Concrètement, les transporteurs devront fournir aux conducteurs des consignes claires sur l’arrimage attendu, transmettre les informations opérationnelles nécessaires et s’assurer que les conditions sont réunies pour réaliser le transport en sécurité.
Les conducteurs restent responsables de l’arrimage « physique » du chargement, mais les règles révisées définissent plus nettement ce qui relève du conducteur et ce qui incombe à l’exploitant.
Chargements « à haut risque » : documents obligatoires
Autre volet : l’introduction d’exigences documentaires pour les transports classés comme présentant un risque élevé.
Les transporteurs devront préparer un document décrivant la manière dont la marchandise est arrimée et quels équipements d’arrimage sont utilisés. Ce document devra être prêt au plus tard au début du chargement, accompagner la marchandise pendant le trajet et pouvoir être présenté lors des contrôles routiers.
Sont notamment concernés :
- les charges lourdes et instables ;
- les bobines d’acier ;
- les éléments en béton ;
- les tourets de câble ;
- les rouleaux de papier transportés à la verticale ;
- les bennes amovibles à crochet ;
- les transports spéciaux.
Certaines dispositions sont bien accueillies par la profession en Norvège, mais des interrogations subsistent sur le niveau de détail attendu dans la documentation et sur la manière dont ces obligations seront appliquées au quotidien lors des contrôles.
Allemagne : fin des autocollants sur les permis étrangers
L’Allemagne met elle aussi en œuvre une évolution importante en juin. Les nouvelles règles modifient la manière dont les interdictions de conduire sont appliquées aux conducteurs dont le permis a été délivré dans un autre pays de l’Union européenne ou de l’Espace économique européen.
Jusqu’ici, les autorités allemandes utilisaient des marquages physiques sur les permis étrangers, notamment des autocollants, dont le « D » barré. Cette pratique a été contestée devant la Cour de justice de l’Union européenne.
Avec la nouvelle loi FVVollEUG, applicable à partir du 1er juin 2026, l’exécution passe par le registre électronique FAER, tenu à Flensburg.

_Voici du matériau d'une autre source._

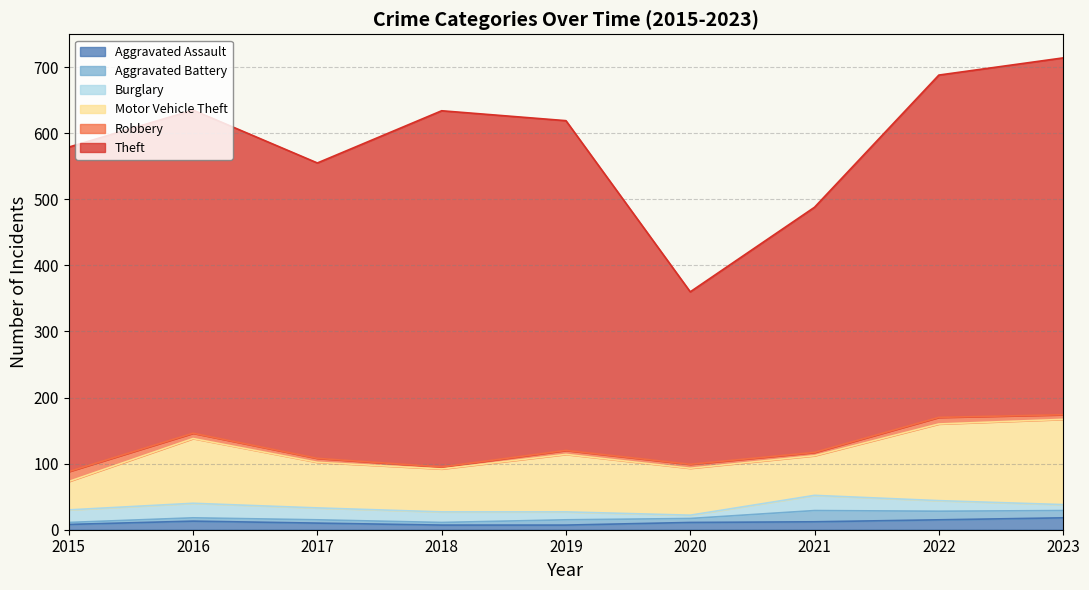

How many categories are shown in the chart?

9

Interdictions et retraits de permis : enregistrement centralisé
Dès juin, les informations relatives aux interdictions de conduire et aux retraits de permis seront enregistrées sous forme électronique. Les autorités allemandes consulteront ces données via un système central. Il est également prévu que ces informations soient transmises au pays de résidence du conducteur.
En pratique, un conducteur titulaire d’un permis polonais sanctionné par une interdiction de conduire en Allemagne sera aussi intégré au système d’échange d’informations entre l’Union européenne et l’Espace économique européen.
L’objectif est d’identifier sans ambiguïté la date et l’heure de début d’une sanction et de supprimer l’incertitude juridique liée au marquage matériel de documents délivrés par d’autres États membres.